= New Freedom Theatre =

Theatre in Philadelphia, Pennsylvania, US

New Freedom Theatre is an African-American theatre company in residence at the Freedom Theatre in Philadelphia established in 1966. The theatre has mounted several hundred productions as well as having taught tens of thousands of students in their 50-year-old educational programs history, making it Pennsylvania's oldest African-American theatrical institution.

==History==

=== Founding ===
The New Freedom Theatre was founded in 1966 by John E. Allen Jr while working as a supervisor at the Sun Oil Company (now known as Sunoco). He left his job in 1973 to run the theatre full-time. At first, the theatre used the facilities of the nearby Temple University and ran out of a storefront in North Philadelphia but was able to move in 1968 to the Edwin Forrest House on North Broad Street with help from Robert E. Leslie Sr. The building was initially owned by a brewer called William Gaul. In 1853 Edwin Forrest, a prolific tragedian, purchased the home. Upon his death in 1872, Edwin left his estate to retired actors.

In the early days of the theatre, crime such as prostitution and drug dealing that occurred within the theatre's neighborhood. To protect the theatre students, Allen would ask criminals to leave the area before they arrived for classes. Crime has since decreased with time and the installation of more streetlights.

The facility now houses small meeting & rehearsal rooms, a black box theatre, a private reception lobby, and 299-seat proscenium John E. Allen, Jr.
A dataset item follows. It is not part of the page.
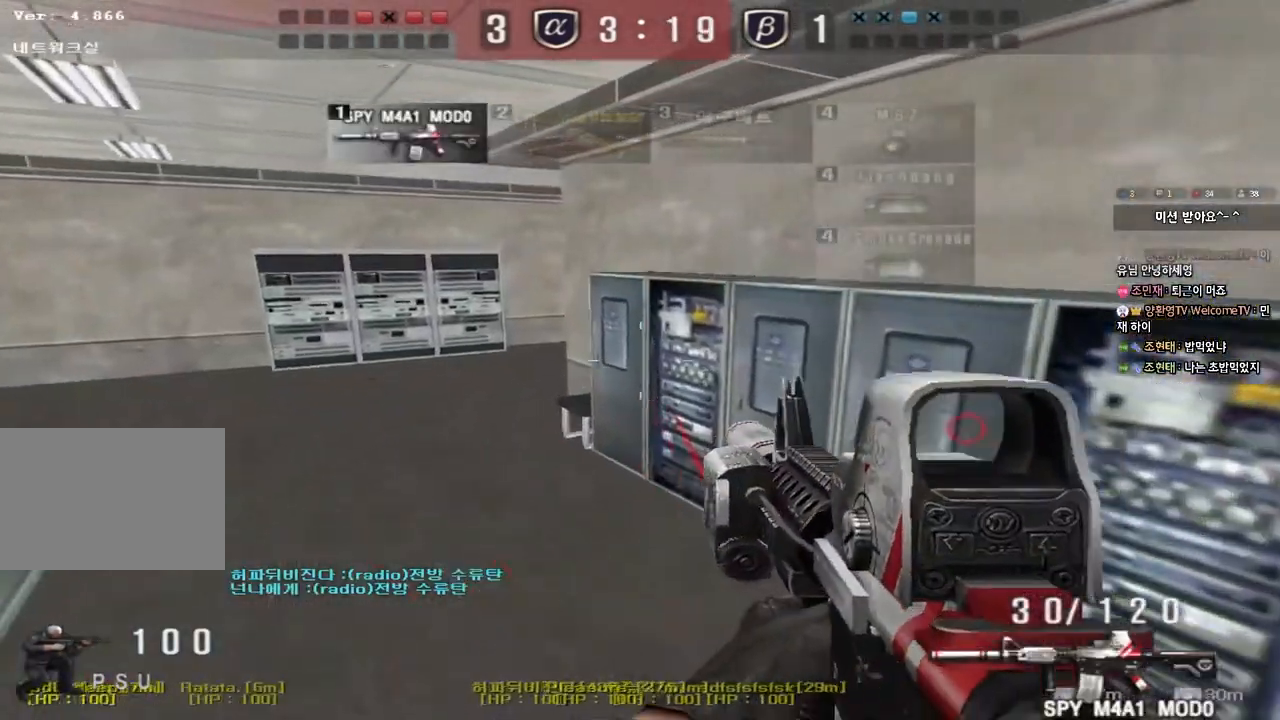
{"keys": ["d", "w"], "events": [[33, "ctrl", "up"], [150, "ctrl", "down"], [217, "ctrl", "up"], [233, "a", "up"], [300, "d", "down"]]}
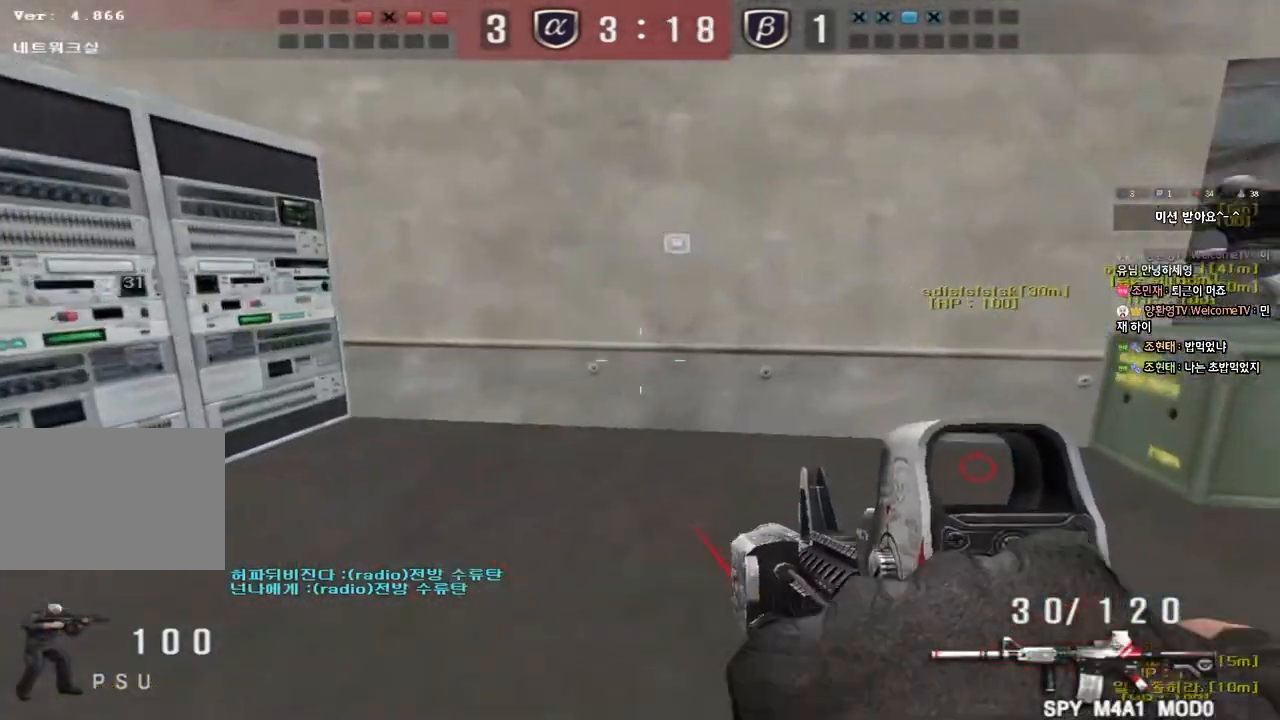
{"keys": ["ctrl", "space"], "events": [[417, "ctrl", "down"], [417, "d", "up"], [433, "w", "up"], [450, "space", "down"]]}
Theatre.

===Acquisition===
On July 10, 1990, The New Freedom Theatre was acquired by the Pennsylvania Historical and Museum Commission, which provided renovations for the New Freedom Theatre for a nominal sum.

==Neighborhood==
The New Freedom theatre is surrounded by other historical sites including the Blue Horizon boxing venue, located on the same block as the theatre, which dons a mural of Muhammed Ali, Joe Frazier, George Foreman, and Larry Holmes on its wall facing the theatre. Across Master Street sits the Great Harvest Baptist Church, built in 1823. North of the theatre is the Leon H. Sullivan Human Services Center, which houses a variety of social service organizations.

==Leadership==
After the death of co-founder and artistic director John E. Allen, Jr., the theatre's board of directors appointed Walter Dallas, former head of Philadelphia's University of the Arts theatre program. Dallas made the theatre an Equity house and created links with theatre professionals across the country to bring prominence to the New Freedom Theatre. Under the leadership of Walter Dallas, the company completed a $10-million capital fund-raising drive which created the 299-seat John E. Allen, Jr. theatre, which opened for the 1996–1997 season (American Theatre 1995 Graham).

The current artistic director of The New Freedom Theatre is Rajendra Ramoon Maharaj. He is an Indo-Caribbean American artist, educator and activist. His credits at the New Freedom Theatre include The Ballad of Trayvon Martin, Jamaica, Don't Bother Me, I Can't Cope, The Colored Museum, and Walk Through Time.

The executive producing director is Sandra Norris Haughton. She is known as a successful professional in evaluating and implementing new strategies for cultural institutions in distress and developed transformational strategies to redefine and make them viable.

==Education==
New Freedom Theatre offers educational programs for all age groups including elementary, middle school, high school, and adults. Educational program participants study traditional and contemporary performance skills and theory, theatre techniques, writing and aspects of technical production.

65% of Philadelphia school children finish high school while 98% of Freedom Theatre students do, and 55% of Philadelphia high school graduates move on to higher education while 85% of Freedom theatre students do.

==Theatre alumni==
Alumni of the theatre include: Leslie Odom, Erika Alexander, Samm-Art Williams, and Wanya Morris.

==Controversy==
In 2016, there was backlash when a group of instructors at the New Freedom Theatre Performing Arts Training School were fired after years of service, three of which were long-time faculty members, including two of Robert E. Leslie's daughters (Gail Leslie, Diane Leslie). Leadership says they were revamping the program due to low enrollment, and to make the theatre stronger and more sustainable.